Dennis Anderson: Die strategische Repositionierung eines Fachmarktzentrums ist eine ganzheitliche Aufgabe, die spezifische Kompetenz erfordert. So können einerseits bauliche Maßnahmen notwendig sein – wobei dies unserer Erfahrung nach zumeist nur einen Randaspekt darstellt. Wichtiger ist die Standort- und Zielgruppenanalyse des Einzugsgebiets und darauf basierend die Gewinnung des für das Objekt idealen Mietermixes.

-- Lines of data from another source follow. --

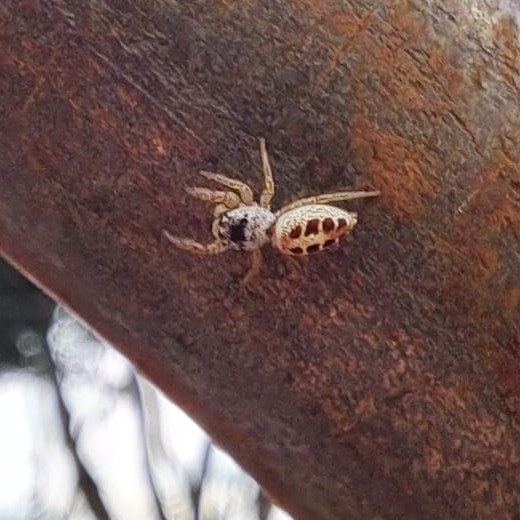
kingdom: Animalia
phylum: Arthropoda
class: Arachnida
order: Araneae
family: Salticidae
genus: Metaphidippus
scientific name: Metaphidippus chera
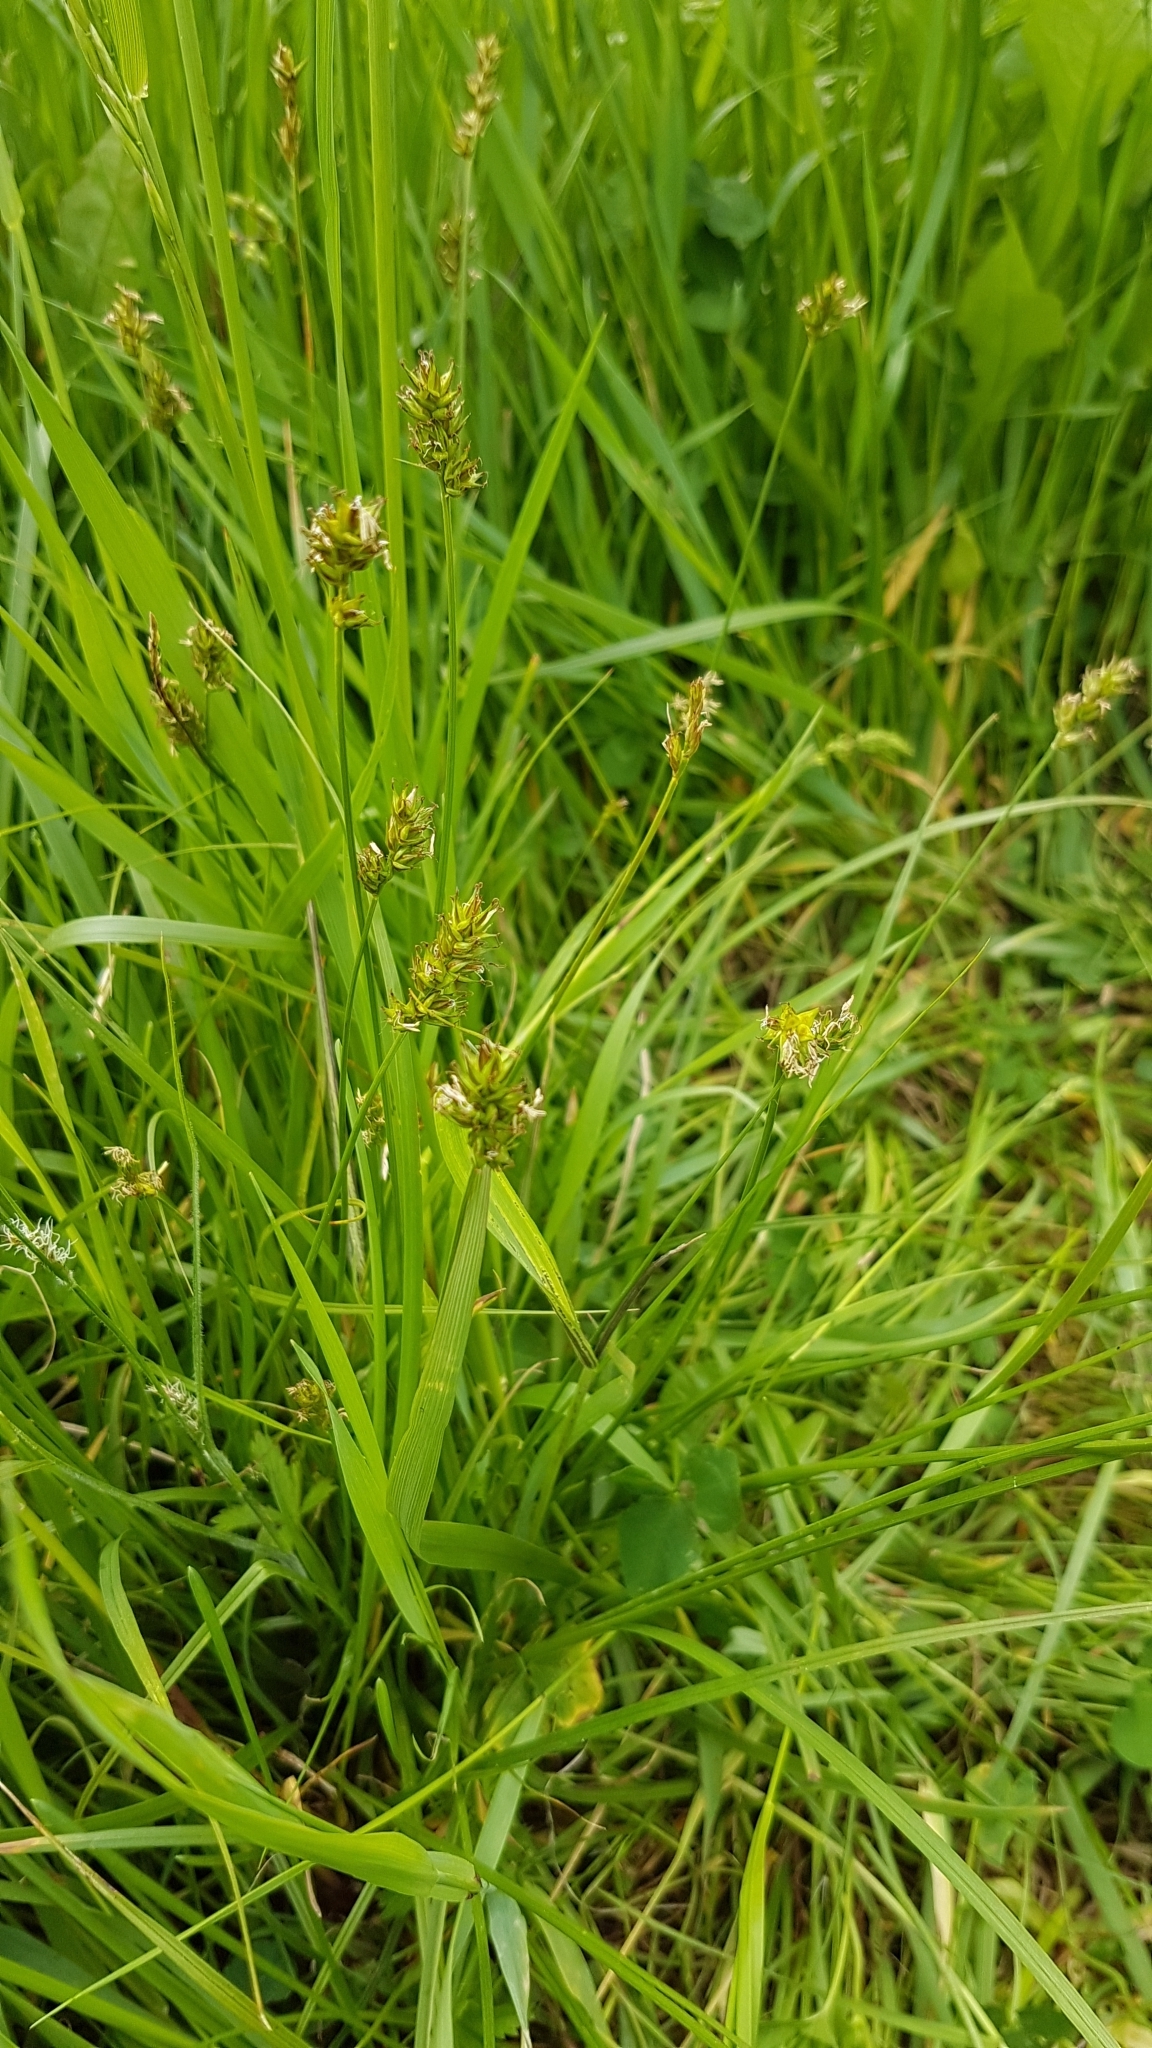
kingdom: Plantae
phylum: Tracheophyta
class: Liliopsida
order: Poales
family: Cyperaceae
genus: Carex
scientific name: Carex spicata
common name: Spiked sedge
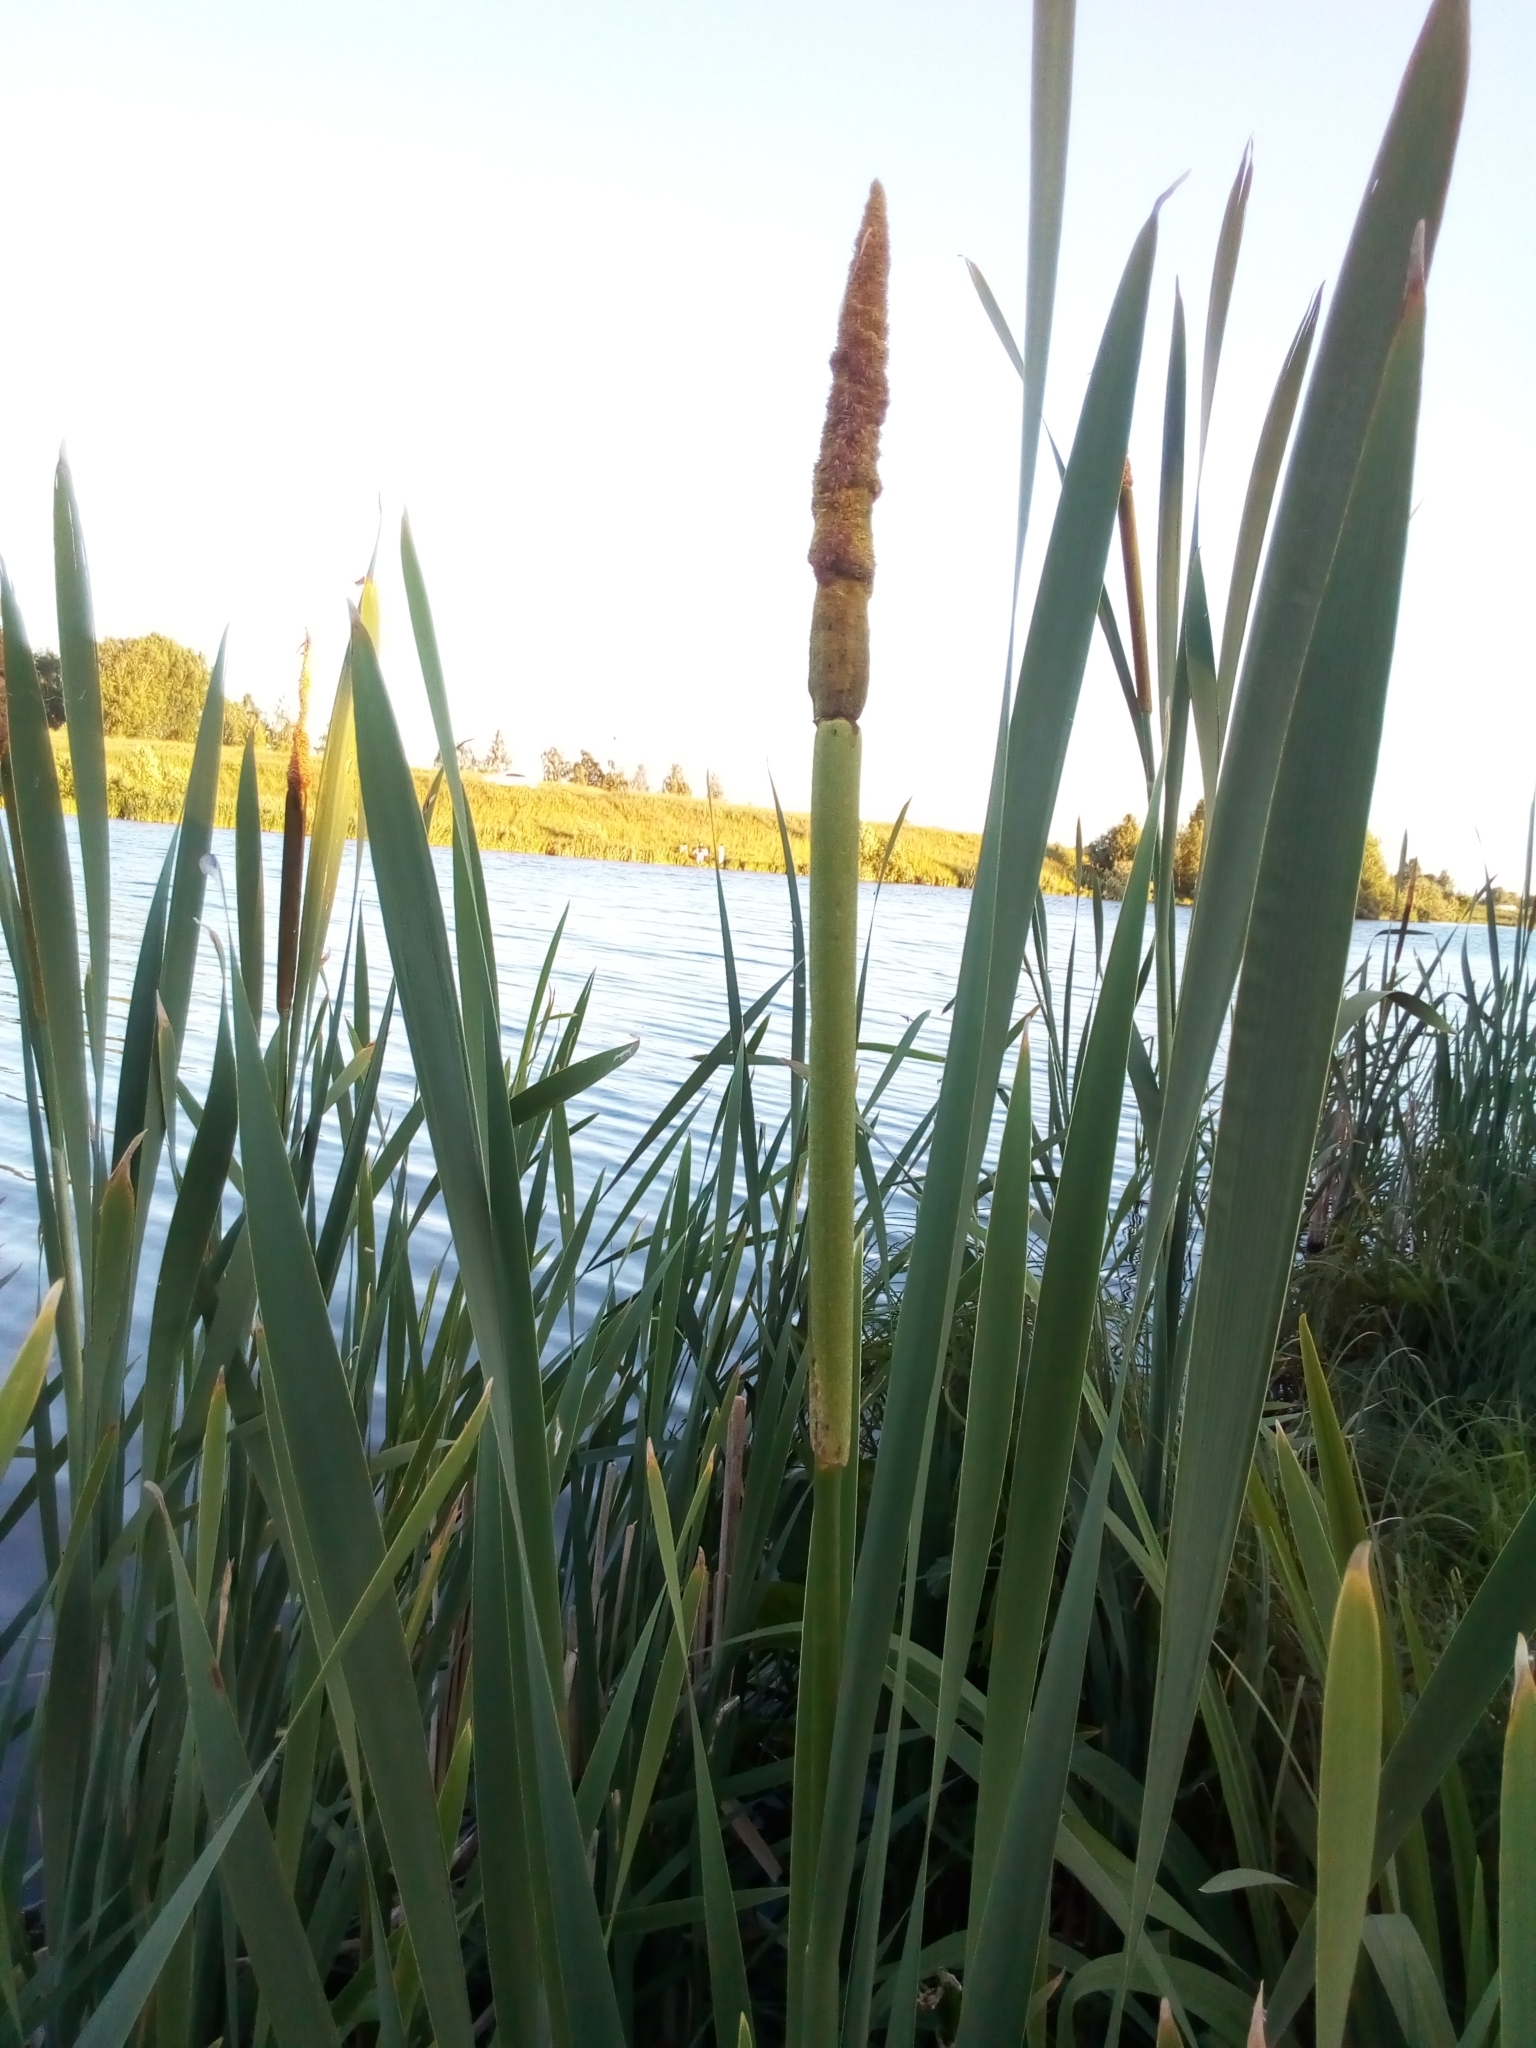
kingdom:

Nicht überall bietet sich ein Biosupermarkt an, und auch der klassische Discounter ist nicht immer der beste Ankermieter.“

HI HEUTE: Nicht alle Fachmarkzentren sind aber wirklich interessant für Sie, oder?

Nicholas Brinckmann: Man muss in der Tat auch hier sehr genau hinsehen. Denn auch in dieser Nische steigen die Ankaufsfaktoren merklich. Daher setzen wir gezielt auf Repositionierungsobjekte, wo sich durch Expertise im Asset Management deutliche Wertsteigerungen erzielen lassen. Die Mehrzahl der uns angebotenen Objekte entspricht nicht unseren Kriterien. Daher braucht es optimalen Marktzugang und über lange Jahre aufgebaute Netzwerke vor Ort.

Dennis Anderson: Letztlich basiert eine Investment-Entscheidung immer auf der Frage, ob ein Geschäftsmodell tragfähig ist – und Fachmarktzentren funktionieren schlichtweg. Die Menschen schätzen dieses Konzept der Nahversorgung als One-Stop-Shop und der Ankermieter sorgt für nachhaltige Umsätze auch bei den weiteren Einzelhändlern. Dabei ist uns allerdings eine gute öffentliche Nahverkehrsanbindung wichtig, da der Trend weg vom eigenen (Zweit-)Auto nicht wegzudiskutieren ist.